= What you will do =
Extract the lines from the start of the items and stop after the line that contains "leyes sobre marihuana de", copying each one exactly. Omit the pictures from your answer.

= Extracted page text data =
....................
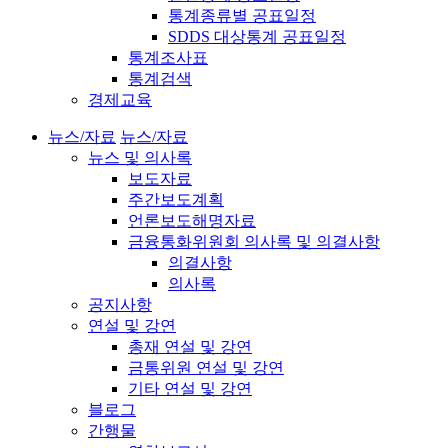
통계종류별 공표일정
SDDS 대상통계 공표일정
통계조사표
통계검색
경제교육
뉴스/자료
뉴스/자료
뉴스 및 의사록
보도자료
주간보도계획
언론보도해명자료
금융통화위원회 의사록 및 의결사항
의결사항
의사록
공지사항
연설 및 강연
총재 연설 및 강연
금통위원 연설 및 강연
기타 연설 및 강연
블로그
간행물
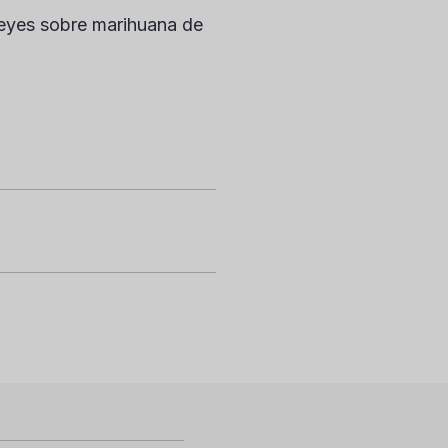
leyes sobre marihuana de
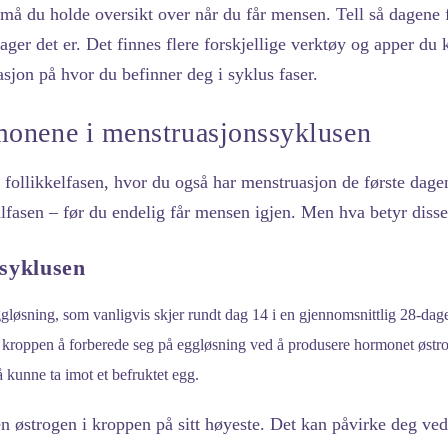
å du holde oversikt over når du får mensen. Tell så dagene fr
ger det er. Det finnes flere forskjellige verktøy og apper du 
sjon på hvor du befinner deg i syklus faser.
monene i menstruasjonssyklusen
ollikkelfasen, hvor du også har menstruasjon de første dagen
alfasen – før du endelig får mensen igjen. Men hva betyr disse
 syklusen
gløsning, som vanligvis skjer rundt dag 14 i en gjennomsnittlig 28-da
r kroppen å forberede seg på eggløsning ved å produsere hormonet østro
 kunne ta imot et befruktet egg.
n østrogen i kroppen på sitt høyeste. Det kan påvirke deg ved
....................
= Result for this task =
통계종류별 공표일정
SDDS 대상통계 공표일정
통계조사표
통계검색
경제교육
뉴스/자료
뉴스/자료
뉴스 및 의사록
보도자료
주간보도계획
언론보도해명자료
금융통화위원회 의사록 및 의결사항
의결사항
의사록
공지사항
연설 및 강연
총재 연설 및 강연
금통위원 연설 및 강연
기타 연설 및 강연
블로그
간행물
leyes sobre marihuana de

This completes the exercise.